— What this task involves —
Transcribe all the data below exactly, leaving its pictures out.

— Information provided —
+ + +

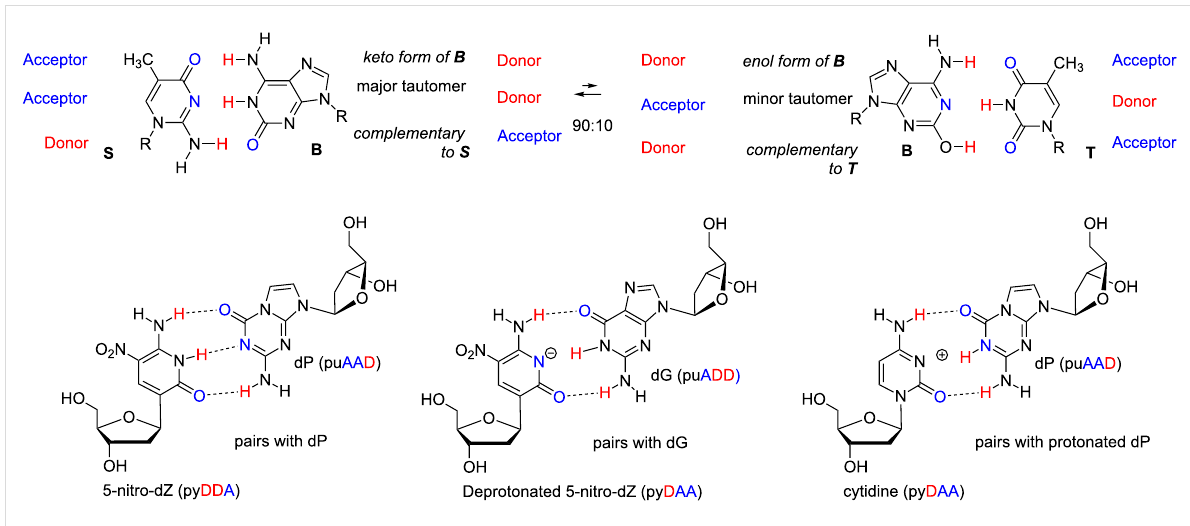
Figure 3: (top) The conversion of S : B pairs to T:A pairs involves tautomerization of B to give its minor enol form, which present a hydrogen bond Donor–Acceptor–Donor pattern complementary to T. If a strand containing B is copied by a polymerase that is not given any d S TP, mismatching of T opposite a minor enol tautomer of B leads (after two cycles of copying) to the replacements of S : B pairs by T:A pairs. (bottom) The conversion of Z : P pairs to C:G pairs involves the mismatching of C opposite a protonated P , and/or the mismatch of deprotonated Z opposite G. Thus, if a strand containing Z is copied at high pH by a polymerase that is not given any d P TP, mismatching of G opposite deprotonated Z leads (after two cycles of copying) to the replacements of Z : P pairs by C:G pairs. Conversely, if a strand containing P is copied at low pH by a polymerase that is not given any d Z TP, mismatching of G opposite protonated P leads (after two cycles of copying) to the replacements of Z : P pairs by C:G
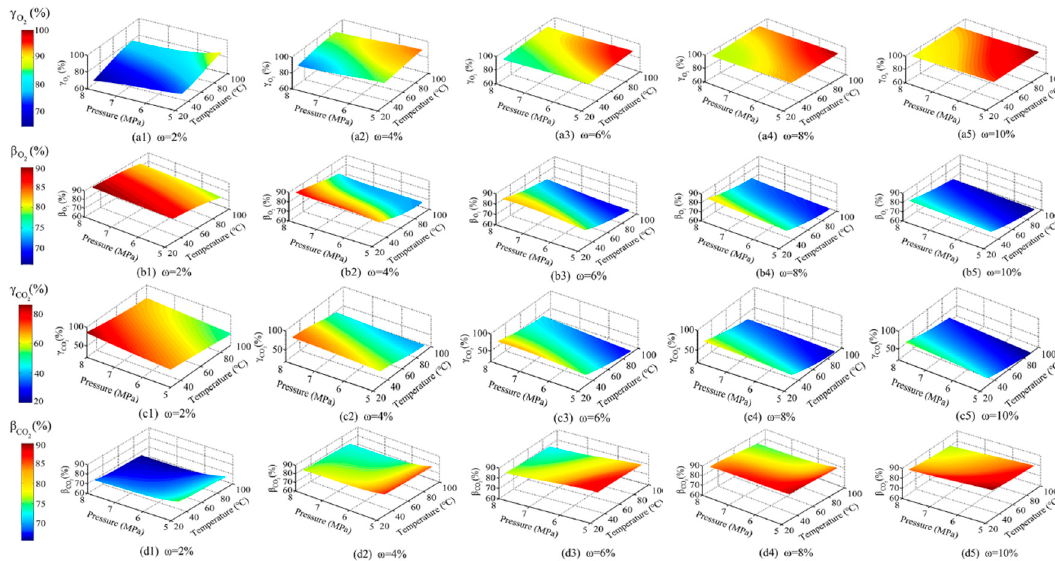
Figure 7. The effect of feed concentration on the performance of the high-pressure and low-pressure separator, ( a1 ) γ O2 at ω = 2 wt%, ( a2 ) γ O2 at ω = 4 wt%, ( a3 ) γ O2 at ω = 6 wt%, ( a4 ) γ O2 at ω = 8 wt%, ( a5 ) γ O2 at ω = 10 wt%, ( b1 ) β O2 at ω = 2 wt%, ( b2 ) β O2 at ω = 4 wt%, ( b3 ) β O2 at ω = 6 wt%, ( b4 ) β O2 at ω = 8 wt%, ( b5 ) β O2 at ω = 10 wt%, ( c1 ) γ CO2 at ω = 2 wt%, ( c2 ) γ CO2 at ω = 4 wt%, ( c3 ) γ CO2 at ω = 6 wt%, ( c4 ) γ CO2 at ω = 8 wt%, ( cd ) γ CO2 at ω = 10 wt%, ( d1 ) β CO2 at ω = 2 wt%, ( d2 ) β CO2 at ω = 4 wt%, ( d3 ) β CO2 at ω = 6 wt%, ( d4 ) β CO2 at ω = 8 wt%, and ( d5 ) β CO2 at ω = 10 wt%.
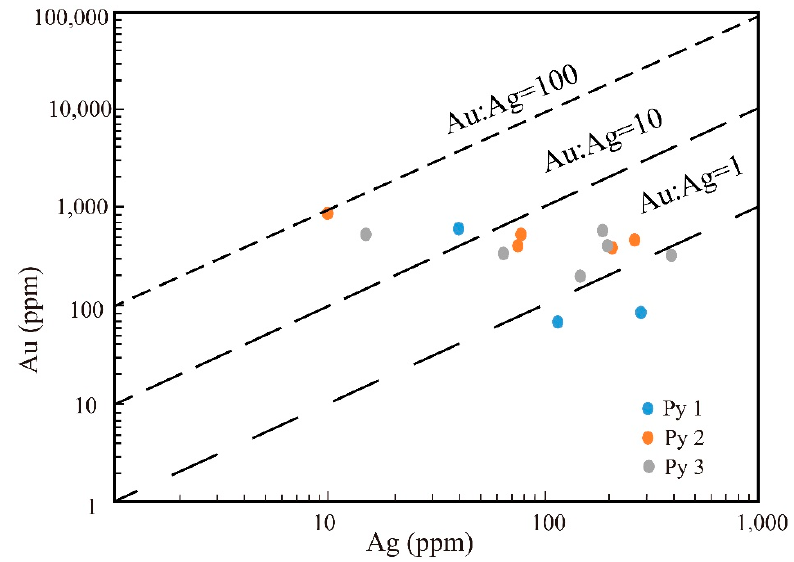
Figure 7. Binary element plots of Au versus Ag plots (in ppm) of pyrite grains in Fang’an gold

+ + +

— Solution —
Figure 3: (top) The conversion of S : B pairs to T:A pairs involves tautomerization of B to give its minor enol form, which present a hydrogen bond Donor–Acceptor–Donor pattern complementary to T. If a strand containing B is copied by a polymerase that is not given any d S TP, mismatching of T opposite a minor enol tautomer of B leads (after two cycles of copying) to the replacements of S : B pairs by T:A pairs. (bottom) The conversion of Z : P pairs to C:G pairs involves the mismatching of C opposite a protonated P , and/or the mismatch of deprotonated Z opposite G. Thus, if a strand containing Z is copied at high pH by a polymerase that is not given any d P TP, mismatching of G opposite deprotonated Z leads (after two cycles of copying) to the replacements of Z : P pairs by C:G pairs. Conversely, if a strand containing P is copied at low pH by a polymerase that is not given any d Z TP, mismatching of G opposite protonated P leads (after two cycles of copying) to the replacements of Z : P pairs by C:G
Figure 7. The effect of feed concentration on the performance of the high-pressure and low-pressure separator, ( a1 ) γ O2 at ω = 2 wt%, ( a2 ) γ O2 at ω = 4 wt%, ( a3 ) γ O2 at ω = 6 wt%, ( a4 ) γ O2 at ω = 8 wt%, ( a5 ) γ O2 at ω = 10 wt%, ( b1 ) β O2 at ω = 2 wt%, ( b2 ) β O2 at ω = 4 wt%, ( b3 ) β O2 at ω = 6 wt%, ( b4 ) β O2 at ω = 8 wt%, ( b5 ) β O2 at ω = 10 wt%, ( c1 ) γ CO2 at ω = 2 wt%, ( c2 ) γ CO2 at ω = 4 wt%, ( c3 ) γ CO2 at ω = 6 wt%, ( c4 ) γ CO2 at ω = 8 wt%, ( cd ) γ CO2 at ω = 10 wt%, ( d1 ) β CO2 at ω = 2 wt%, ( d2 ) β CO2 at ω = 4 wt%, ( d3 ) β CO2 at ω = 6 wt%, ( d4 ) β CO2 at ω = 8 wt%, and ( d5 ) β CO2 at ω = 10 wt%.
Figure 7. Binary element plots of Au versus Ag plots (in ppm) of pyrite grains in Fang’an gold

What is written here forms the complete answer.